Mastercard among five companies fined after engaging in ‘cartel behaviour’
Mastercard, along with four other companies, allegedly engaged in anti-competitive behaviour when offering pre-paid cards to vulnerable people.
Mastercard, allpay, APS, PFS and Sulion engaged in anti-competitive behaviour by agreeing not to compete or poach each other’s clients, the Payment Systems Regulated (PSM) has said.
As a result of the alleged collusion, the PSR said, public bodies were limited in the choice of suppliers of pre-paid cards services, and potentially deprived of lower prices and better quality for those services
In February, Mastercard, allpay and PFS agreed to settle with the PSR and admitted they took part in the alleged anti-competitive arrangements. They will each pay fines of a combined £32m.

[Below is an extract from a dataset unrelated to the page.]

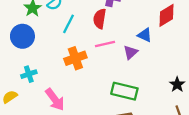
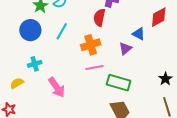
cyan line: (68, 24) -> (62, 31), moved
pink line: (105, 44) -> (94, 67), moved
orange cross: (75, 58) -> (91, 45), moved

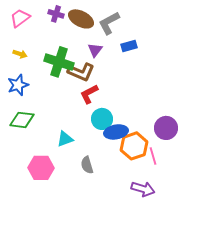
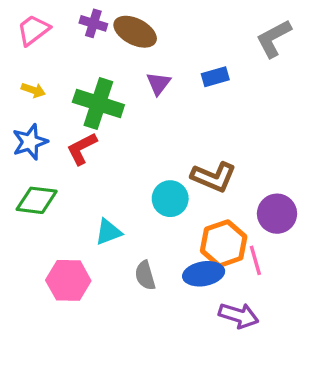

The regulator provisionally concluded that the parties coordinated their commercial behaviour to share the market and allocate customers for prepaid card services used by vulnerable people for welfare payments to public bodies in England, Scotland and Wales.
The deal between all five parties lasted from 2012 to 2018, the payments regulator said, and a separate deal involving APS and PFS lasted between 2014 and 2016.
The investigation is ongoing and involved parties now have the opportunity to respond to the regulator’s findings.
Chris Hemsley, manging director of the Payment Systems Regulator, said: “Pre-paid card services, like these, can provide significant benefits to local authorities as one way to make welfare payments to some of the most vulnerable people in society.
“By colluding in this way, we consider the parties were acting as a cartel. Because of the reduced competition local authorities may have been missing out on an alternative supplier or products that were either cheaper or better suited to both their needs and the needs of those using the pre-paid cards.”
‘We apologise’
Other than for a short period in 2016, Mastercard sponsored and wholly funded the National Prepaid Cards Network, whose members were the public sector bodies potentially interested in prepaid cards and the Mastercard programme managers.
The PSR found that the five parties agreed that programme managers who were not members of the network would not target or poach each other’s public sector customers that were being provided services through the network.
Mastercard said it took the issue very seriously and had put further controls and training in place, adding the incident was isolated to UK prepaid cards.
“We apologise that the actions of two former employees resulted in the standards expected of us not being met in this instance,” a Mastercard spokesman said.
Allpay said it accepted the PSR’s decision, adding it had immediately informed the regulator after it became aware of potential breaches and had cooperated fully with the investigation.
Australia’s EML, which bought PFS in 2019, said it had worked collaboratively with the regulator to resolve the issue and arrangements were already in place for PFS’s previous owners to cover the cost of its around 920,000 pound fine.
APS was not immediately available for comment. Sulion could not be reached.